Call it destiny. Roy Ayers was barely out of short pants when big-band jazz giant Lionel Hampton, who played vibraphone with everyone from Louis Armstrong to Benny Goodman, reached out to Ayers and literally passed the baton.

“My parents took me to see him at a concert in Los Angeles. I was five,” Ayers recalls during a phone call from his New York City home. “He walked around the hall singing ‘Hey! Ba-Ba-Re-Bop’–he’d go right up the aisles and back on stage. I was sitting on an end chair and as he passed by he reached out and handed me his mallets. My parents said that he’d laid special vibes on me, because about 12 years later I started to play the instrument.”

Known for bristling grooves that have made him an international jazz-funk icon, the 66-year-old Ayers is a sought-after collaborator and popular source for hip-hop artists introducing his feel-good jazz to a new generation.

His recordings have been sampled by the likes of A Tribe Called Quest, 50 Cent, Puff Daddy, Big Daddy Kane, the Notorious B.I.G., Brand Nubian and Mary J. Blige, among others.
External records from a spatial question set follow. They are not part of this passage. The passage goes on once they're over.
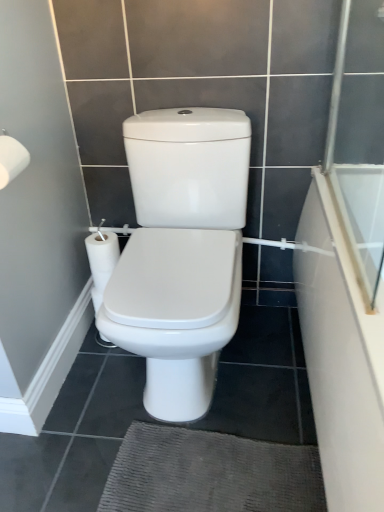
Question: Is transparent glass screen door at right to the left or to the right of white glossy bathtub at right in the image?

Choices:
 (A) right
 (B) left

Answer: (B)

Question: From a real-world perspective, is transparent glass screen door at right physically located above or below white glossy bathtub at right?

Choices:
 (A) above
 (B) below

Answer: (A)

Question: Considering the real-world distances, which object is closest to the white glossy bathtub at right?

Choices:
 (A) white matte toilet paper at upper left
 (B) transparent glass screen door at right

Answer: (B)

Question: Which object is positioned farthest from the white matte toilet paper at upper left?

Choices:
 (A) white glossy bathtub at right
 (B) transparent glass screen door at right

Answer: (B)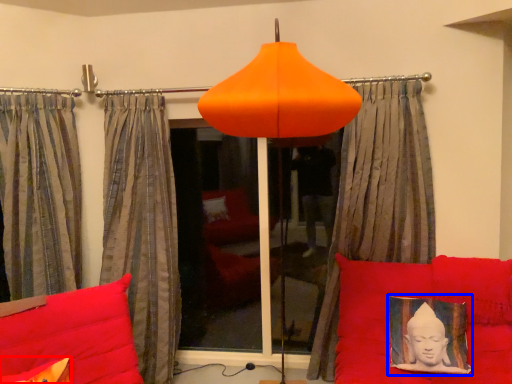
Question: Which object appears closest to the camera in this image, pillow (highlighted by a red box) or picture frame (highlighted by a blue box)?

Choices:
 (A) pillow
 (B) picture frame

Answer: (A)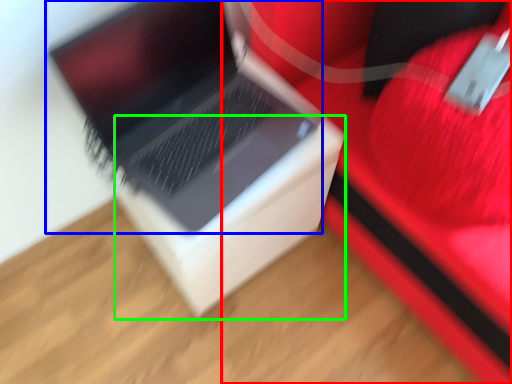
Question: Based on their relative distances, which object is nearer to furniture (highlighted by a red box)? Choose from laptop (highlighted by a blue box) and cardboard box (highlighted by a green box).

Choices:
 (A) laptop
 (B) cardboard box

Answer: (B)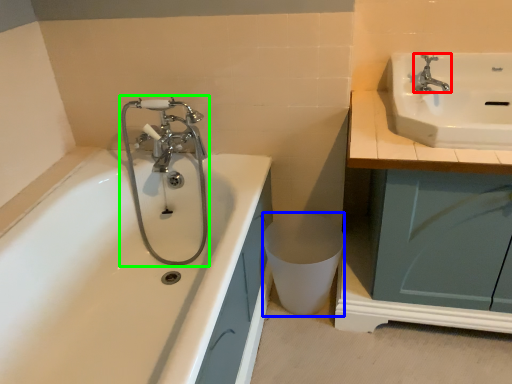
Question: Which object is the closest to the tap (highlighted by a red box)? Choose among these: toilet bowl (highlighted by a blue box) or plumbing fixture (highlighted by a green box).

Choices:
 (A) toilet bowl
 (B) plumbing fixture

Answer: (A)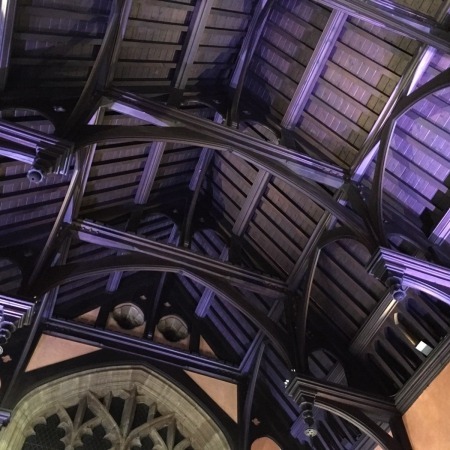
Identify the location of entry. Image resolution: width=450 pixels, height=450 pixels. coord(104,433).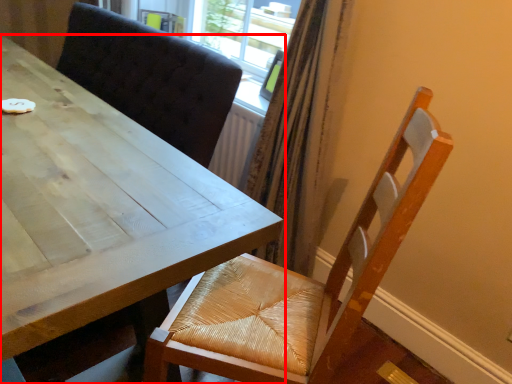
Question: From the image's perspective, considering the relative positions of table (annotated by the red box) and chair in the image provided, where is table (annotated by the red box) located with respect to the staircase?

Choices:
 (A) above
 (B) below

Answer: (A)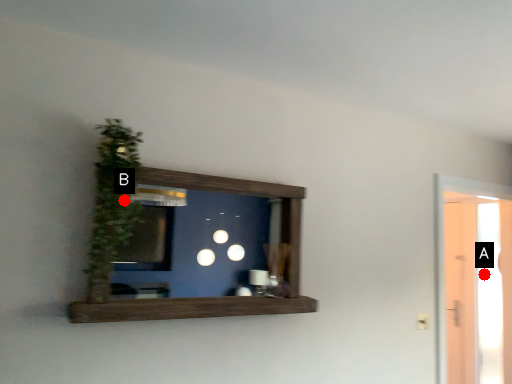
Question: Two points are circled on the image, labeled by A and B beside each circle. Which point is closer to the camera taking this photo?

Choices:
 (A) A is closer
 (B) B is closer

Answer: (B)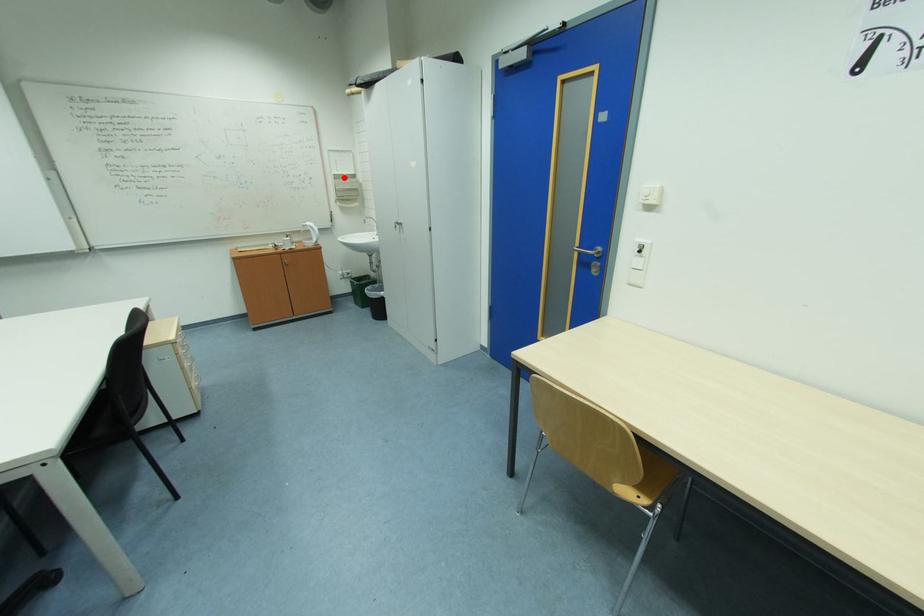
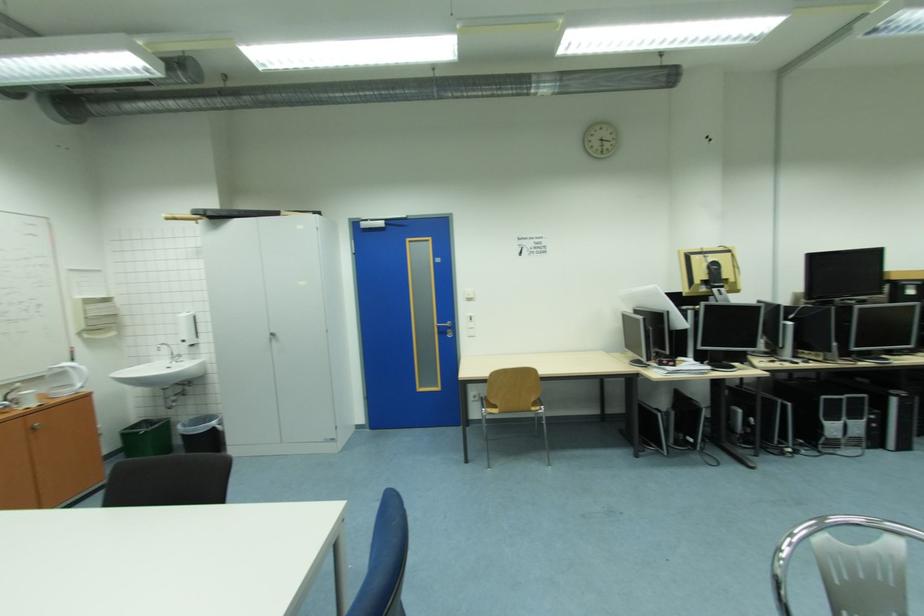
Question: I am providing you with two images of the same scene from different viewpoints. Image1 has a red point marked. In image2, the corresponding 3D location appears at what relative position? Reply with the corresponding letter.

Choices:
 (A) Closer
 (B) Farther

Answer: (B)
Music writer Richard S. Ginell has hailed Ayers as “one of the prophets of acid jazz.”

Ayers will perform Sept. 10 at Jazz on the River along with the latest version of the Original Superstars of Jazz Fusion, featuring Ayers; trombonist Wayne Henderson of the Jazz Crusaders; flutists Ronnie Laws, Bobbi Humphreys and Lonnie Liston Smith; guitarist Jon Lucien; and vocalist Jean Carne.

“It’s a nice show. We perform two songs each and a pair of songs together at the end,” says Ayers, who founded the collective in 1982 and led two successful tours before disbanding the group. “You never know what’s going to happen, but we’re having a great time.”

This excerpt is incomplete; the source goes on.